8Il y a là le socle des apprentissages implicites dont l’intensité dépendra de la fréquence avec laquelle l’apprenant portera son attention à l’écrit. En effet, comme le montrent les recherches qui leur sont consacrées, les apprentissages implicites dépendent de la fréquence avec laquelle l’attention est portée sur un environnement présentant une même organisation. Ainsi, plus souvent il manipule l’écrit, plus le lecteur fera d’apprentissages implicites concernant l’écrit. Une des conséquences de l’enseignement de la lecture (au début de l’école primaire) est une considérable augmentation de la manipulation d’écrits. En conséquence, l’enseignement de la lecture, tout en munissant l’élève de connaissance explicite sur l’écrit, a pour effet indirect de décupler les apprentissages implicites. C’est sans doute une caractéristique commune à toutes les situations pédagogiques qui conduisent les élèves à porter de façon répétée leur attention sur un objet structuré d’apprentissage, ce qui est le cas notamment des langues en tant qu’objets linguistiques.
9Ainsi, s’installent parallèlement des connaissances conscientes issues des efforts de compréhension des élèves en lien avec ce qui leur est enseigné, et des habiletés par apprentissage implicite sous le simple effet de la répétition de l’activité. À chaque niveau d’expertise de la lecture, ou de tout autre domaine d’apprentissage, ce qui est automatique dans les traitements est la manifestation comportementale de ce qui a été installé par apprentissage implicite.
10Pour le cas de la lecture, les régularités internes et contextuelles que le système cognitif de l’apprenant perçoit sur les mots écrits affectent de façon continue l’organisation de ses connaissances implicites. De ce fait, les réponses automatiquement activées par la perception des mots évoluent progressivement dans la direction de la lecture experte. L’apprentissage implicite se poursuit ainsi tant que l’individu lit (et/ou écrit) : il ne s’arrête pas avec la fin des leçons de lecture (plus on lit, mieux on lit). En parallèle, l’apprentissage explicite (conscient) de la lecture (et de l’orthographe) et les hypothèses que l’élève élabore, construisent progressivement un ensemble de connaissances explicites que le lecteur peut utiliser intentionnellement pour compléter ou contrôler le produit des traitements automatiques, par exemple, le rectifier lorsque ces traitements génèrent par surgénéralisation une production erronée. Tout en étant essentielles à l’évolution des réponses automatiques par apprentissage implicite, ces connaissances conscientes ne deviennent pas automatiques elles-mêmes. Cependant, elles se procéduralisent et s’utilisent donc de plus en plus facilement en mobilisant de moins en moins de ressources attentionnelles (voir Logan, 1988).
···
**LISTE DES TÂCHES:**
A – Indiquez si chacune des affirmations suivantes concorde avec le passage sur l'apprentissage implicite de la lecture, en répondant par oui ou non et en citant les mots du passage qui tranchent. (i) L'apprentissage implicite prend fin avec les leçons de lecture. (ii) Les connaissances conscientes finissent par devenir automatiques. (iii) L'enseignement de la lecture accroît fortement la manipulation d'écrits.
B – Rédigez, s'il vous plaît, la suite du passage sur l'apprentissage implicite de la lecture, en partant de sa dernière phrase.

**Extraits d'un jeu de données:**
···
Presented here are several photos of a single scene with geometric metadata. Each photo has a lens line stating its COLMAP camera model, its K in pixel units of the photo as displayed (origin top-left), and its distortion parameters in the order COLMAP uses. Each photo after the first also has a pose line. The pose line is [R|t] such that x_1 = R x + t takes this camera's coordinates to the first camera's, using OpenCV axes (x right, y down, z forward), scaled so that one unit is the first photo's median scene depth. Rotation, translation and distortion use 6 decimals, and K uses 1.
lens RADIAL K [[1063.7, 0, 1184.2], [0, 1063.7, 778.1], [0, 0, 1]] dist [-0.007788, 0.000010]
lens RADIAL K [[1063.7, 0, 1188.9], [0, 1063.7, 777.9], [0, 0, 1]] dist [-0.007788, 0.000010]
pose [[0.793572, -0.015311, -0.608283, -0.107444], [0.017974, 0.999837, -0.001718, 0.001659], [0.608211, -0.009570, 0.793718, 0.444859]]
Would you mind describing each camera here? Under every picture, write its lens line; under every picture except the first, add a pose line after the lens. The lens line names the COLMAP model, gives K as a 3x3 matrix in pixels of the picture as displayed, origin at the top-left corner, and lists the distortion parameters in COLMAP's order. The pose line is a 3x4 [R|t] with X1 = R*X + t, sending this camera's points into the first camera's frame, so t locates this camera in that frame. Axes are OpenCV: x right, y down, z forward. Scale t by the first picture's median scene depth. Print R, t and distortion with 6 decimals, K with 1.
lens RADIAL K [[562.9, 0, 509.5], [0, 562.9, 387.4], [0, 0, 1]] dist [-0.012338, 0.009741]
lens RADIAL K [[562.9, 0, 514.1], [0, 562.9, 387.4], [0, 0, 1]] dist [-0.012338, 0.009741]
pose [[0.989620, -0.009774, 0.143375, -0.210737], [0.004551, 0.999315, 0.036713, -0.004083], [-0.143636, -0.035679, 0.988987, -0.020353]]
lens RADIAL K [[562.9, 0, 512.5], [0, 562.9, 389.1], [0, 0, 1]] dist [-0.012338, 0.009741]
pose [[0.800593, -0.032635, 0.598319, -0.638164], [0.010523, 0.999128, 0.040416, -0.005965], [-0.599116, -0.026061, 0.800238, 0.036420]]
···
**RÉPONSES RÉDIGÉES:**
A –
(i) Non : « il ne s’arrête pas avec la fin des leçons de lecture ».
(ii) Non : « ces connaissances conscientes ne deviennent pas automatiques elles-mêmes ».
(iii) Oui : « Une des conséquences de l’enseignement de la lecture (au début de l’école primaire) est une considérable augmentation de la manipulation d’écrits. »

B –
11Reconnaître l’importance du versant implicite de l’apprentissage ne diminue donc en rien l’importance de son versant conscient. L’apprentissage explicite de la lecture est indispensable pour que les élèves puissent lire tant que les habiletés implicites ne sont pas suffisantes pour cela. Par la suite, bien que le lecteur habile utilise essentiellement ses automatismes de lecture installés par apprentissage implicite, les connaissances explicites qu’il a acquises sous l’effet de l’enseignement qui lui a été délivré, lui seront encore nécessaires lorsque qu’il aura à contrôler consciemment sa lecture ou sa production écrite (par exemple pour lire des mots nouveaux ou pour contrôler l’orthographe d’un texte).
12Ce qui est vrai pour l’apprentissage de l’écrit l’est sans doute tout autant pour les autres apprentissages linguistiques dans un contexte pédagogique. L’apprentissage implicite est nécessairement mobilisé dans la démarche inductive pour l’acquisition du français langue étrangère dont il est largement question dans le présent fascicule. H. Besse (ce volume) le signale d’ailleurs à propos de la présentation répétée d’une série d’exemples illustrant une structure grammaticale. Et il a raison de souligner le risque de surgénéralisation si aucune connaissance explicite n’est parallèlement ou consécutivement installée pour permettre au locuteur de contrôler sa propre production. Telle semble être la fonction des exercices de conceptualisation qu’il prône, même si je discuterai plus loin l’affirmation que les connaissances explicites ainsi installées sont le fruit d’une prise de conscience, ou de conscientisation (K. Starosciak, ce volume), de ce qui avait été installé implicitement.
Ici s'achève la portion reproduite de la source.